Thin = won't really do anything nice (for me, at least... And I dread to think how that may be after giving birth. And seeing as I am pregnant... Well, anyway.)
Too Long = ouch. So much fucking ouch.

But I feel like I'd also be well served by fingers and a tongue. I like penis in vagina intercourse and do find it rather arousing/nice. But I've also had really great sex without it... If not the best sex, tbh.... 🤷🏻‍♀️

Woodlandwitch · 15/10/2019 18:57

My ex was far smaller than my well endowed DH but it didn’t stop us having decent PIV.
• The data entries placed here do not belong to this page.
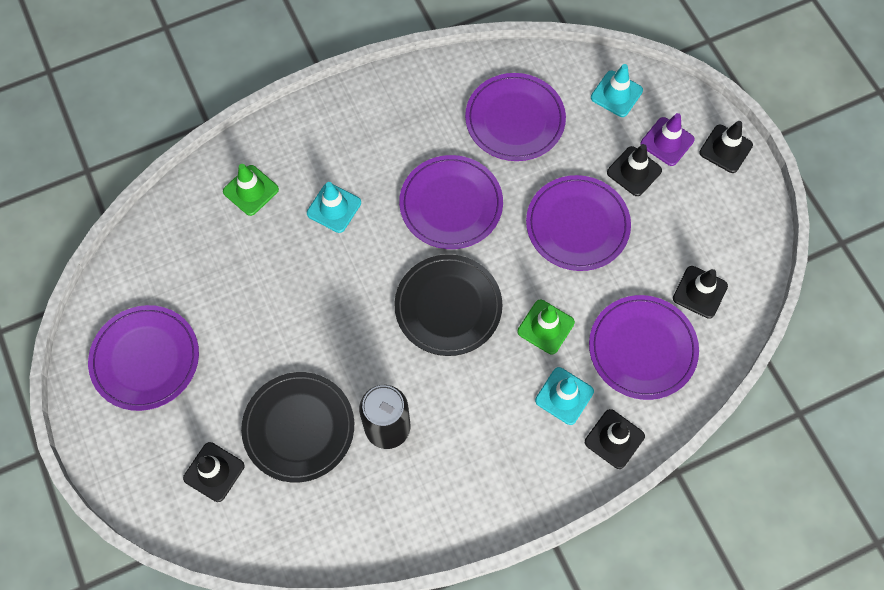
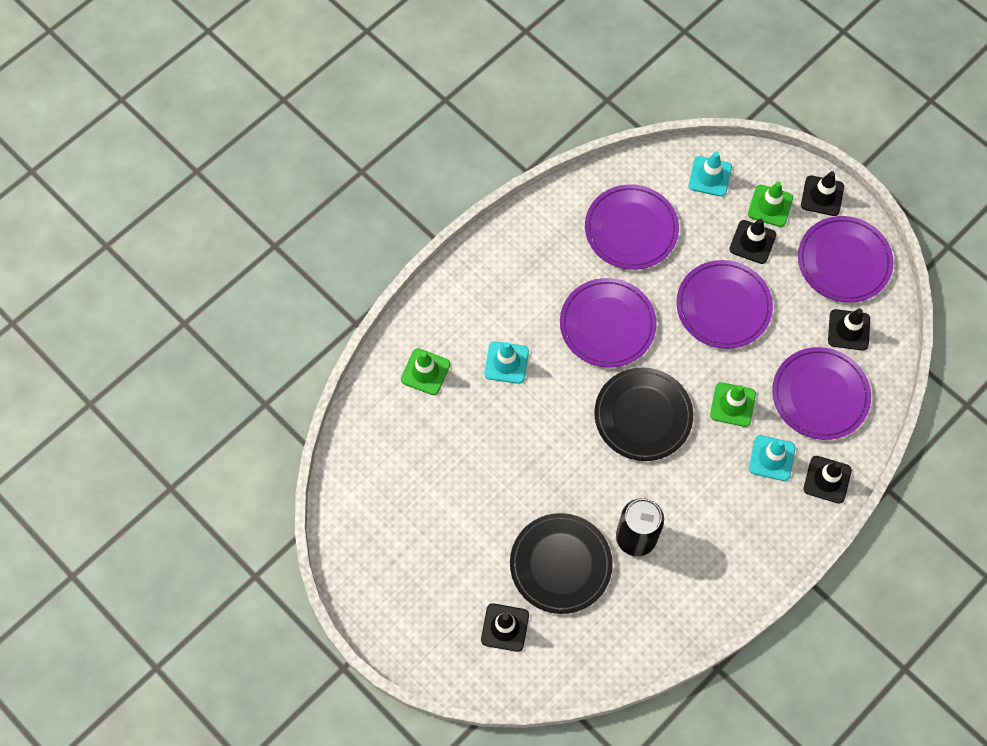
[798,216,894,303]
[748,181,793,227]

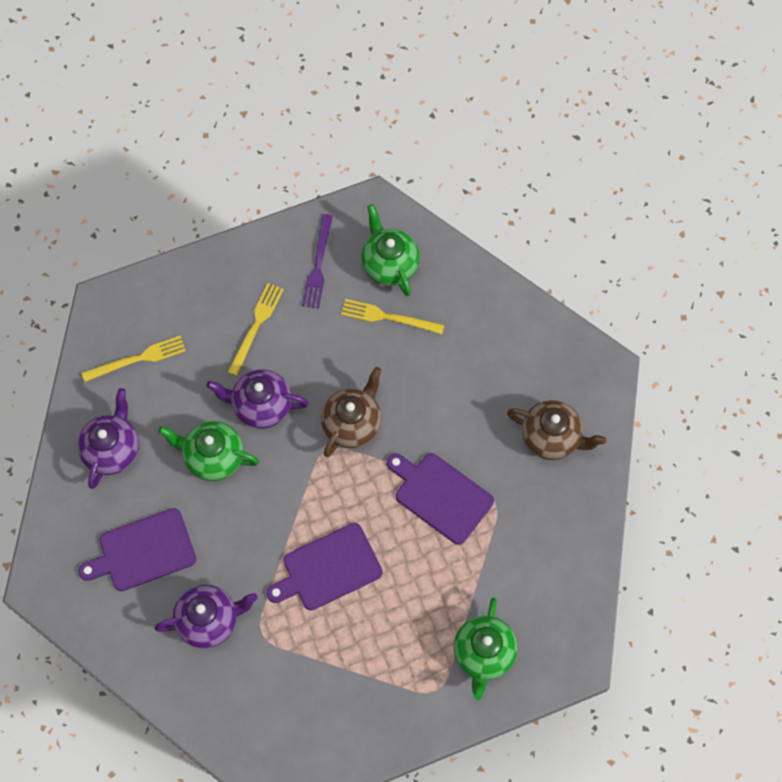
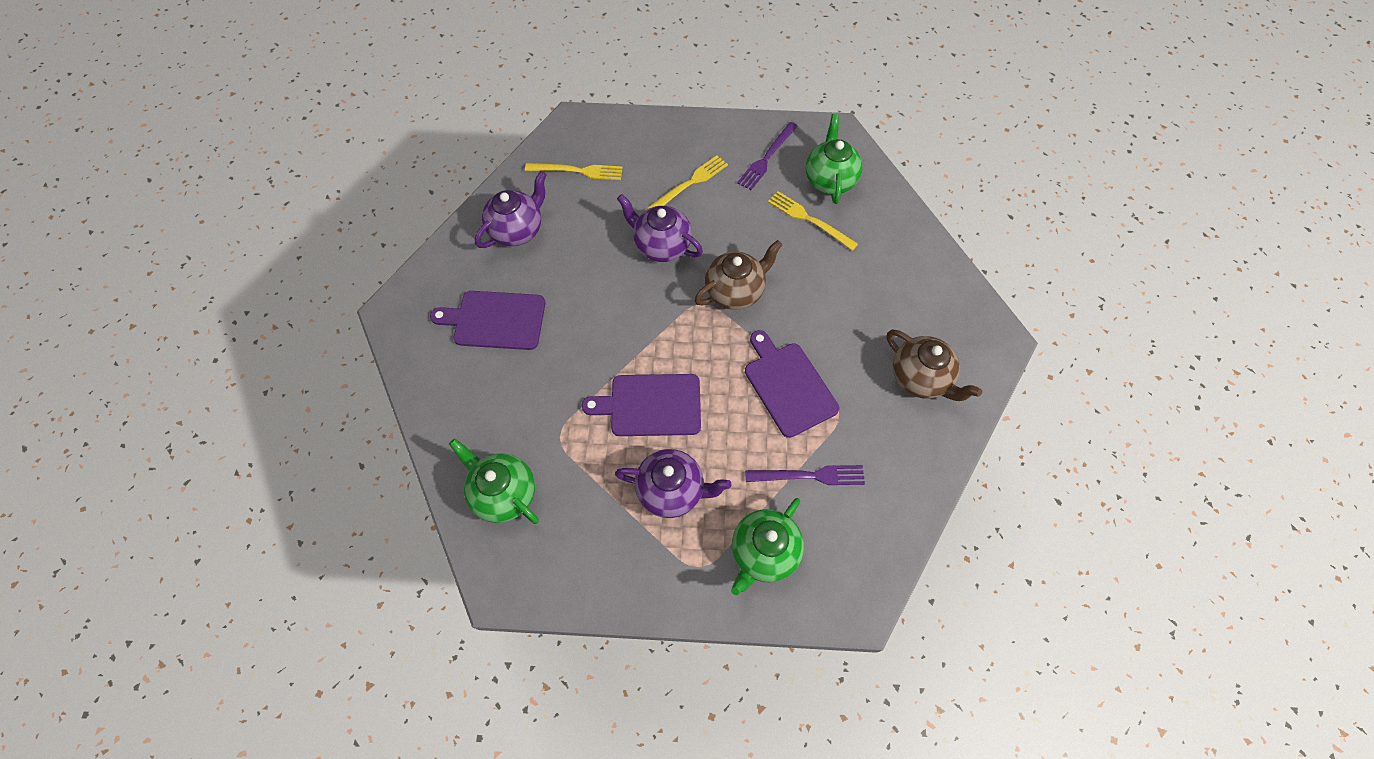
[615,449,732,518]
[449,439,539,524]
[745,465,865,485]

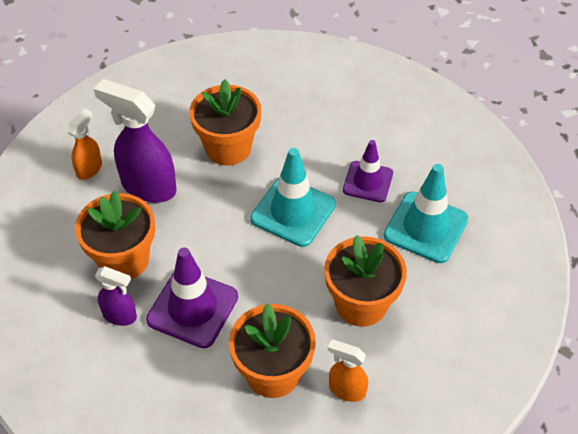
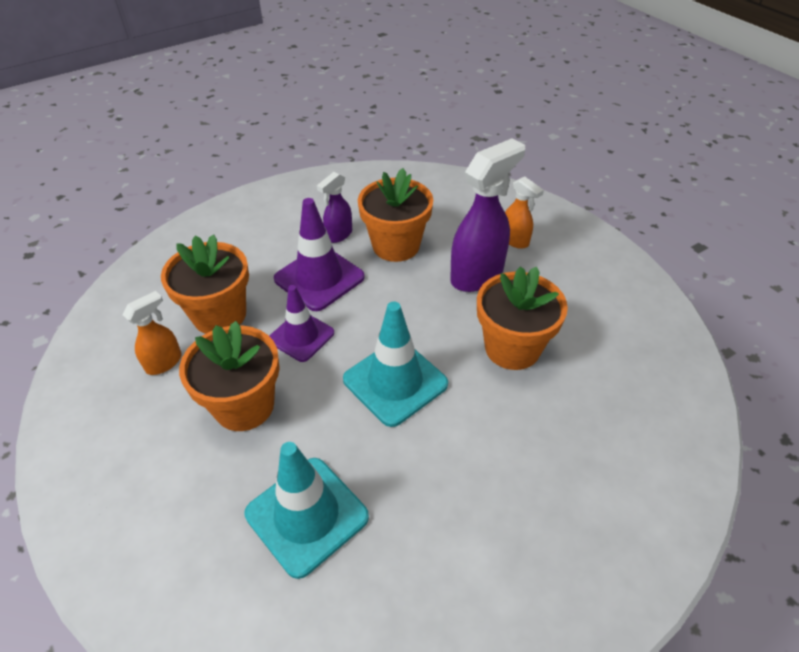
[270,285,334,362]

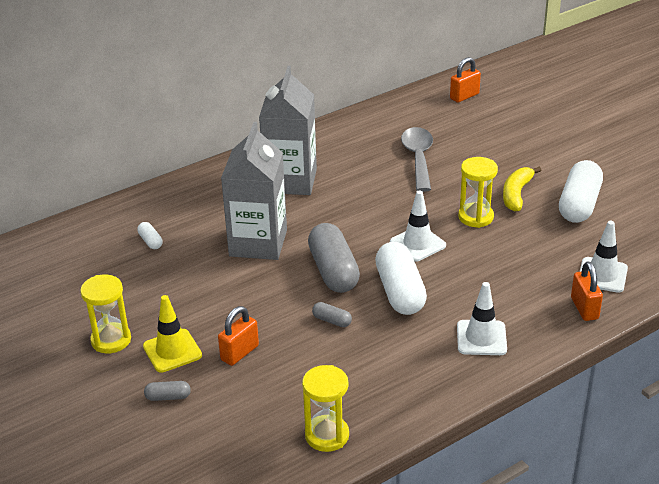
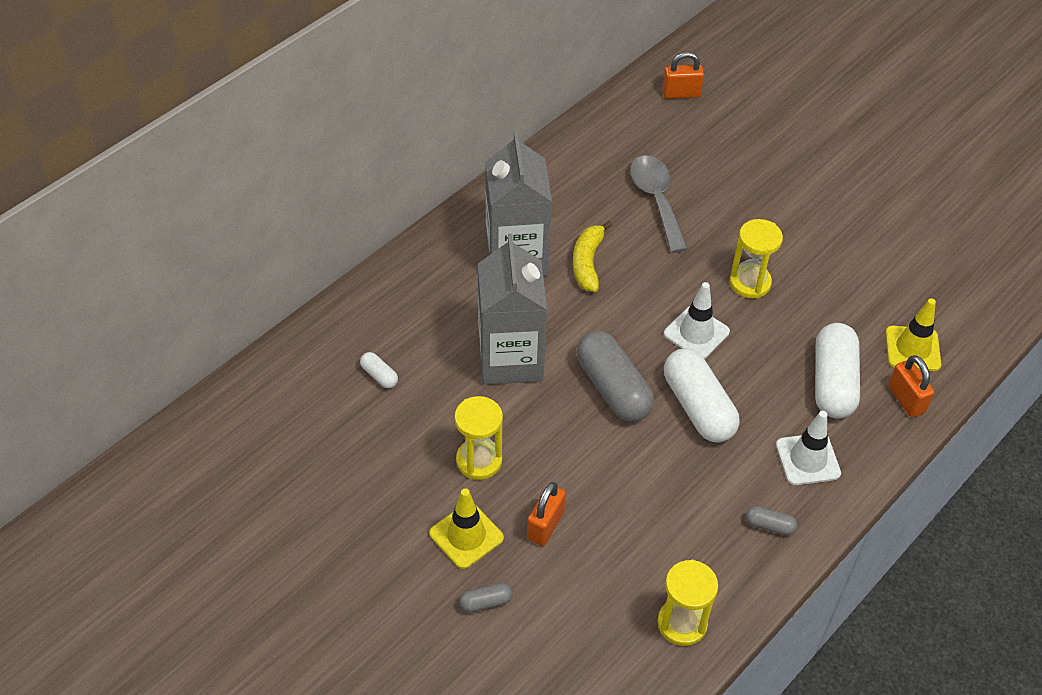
[454,396,503,480]
[746,506,797,535]
[662,52,704,99]
[573,221,612,292]
[815,323,860,418]
[885,298,941,371]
That said, I wouldn’t nessecary LG want to go back to a much smaller one now after experiencing bigger as the orgasms are definitely different but I certainly wasn’t longing for more before

Branster · 15/10/2019 22:36

How do so many people know the exact measurements of the penises they interact with? Do you take partner’s word for it? Do you take actual measurements or do you have a well versed eye?
I have all sorts of comical situations in my head since reading this thread.

Divebar · 16/10/2019 05:23

Oh I think guys often have measured.... I’m sure they have. ( especially if they’re on the larger side). There’s also this unwritten rule that the measurement is in inches for some reason. If a guy ever told me how big he was in Cm I’d be completely flummoxed despite having no problems getting to grips with the metric system normally Wink

Lex234 · 16/10/2019 06:00

There’s also this unwritten rule that the measurement is in inches

Yes, how odd is that-you would think the ones that can be bothered measuring would go for the higher metric number

fantasmasgoria1 · 16/10/2019 06:13

If my fiance wasn't very well endowed I would just talk to him and discuss ways at how we can make things better. My 1st husband =well endowed but crap at sex, couldn't please me, 2nd quite small, good with his hands but piv wasn't particularly good, my fiance now is well endowed and good in bed, piv is excellent if not a little painful at times. I had a few short flings but I can't remember enough about the sex to comment!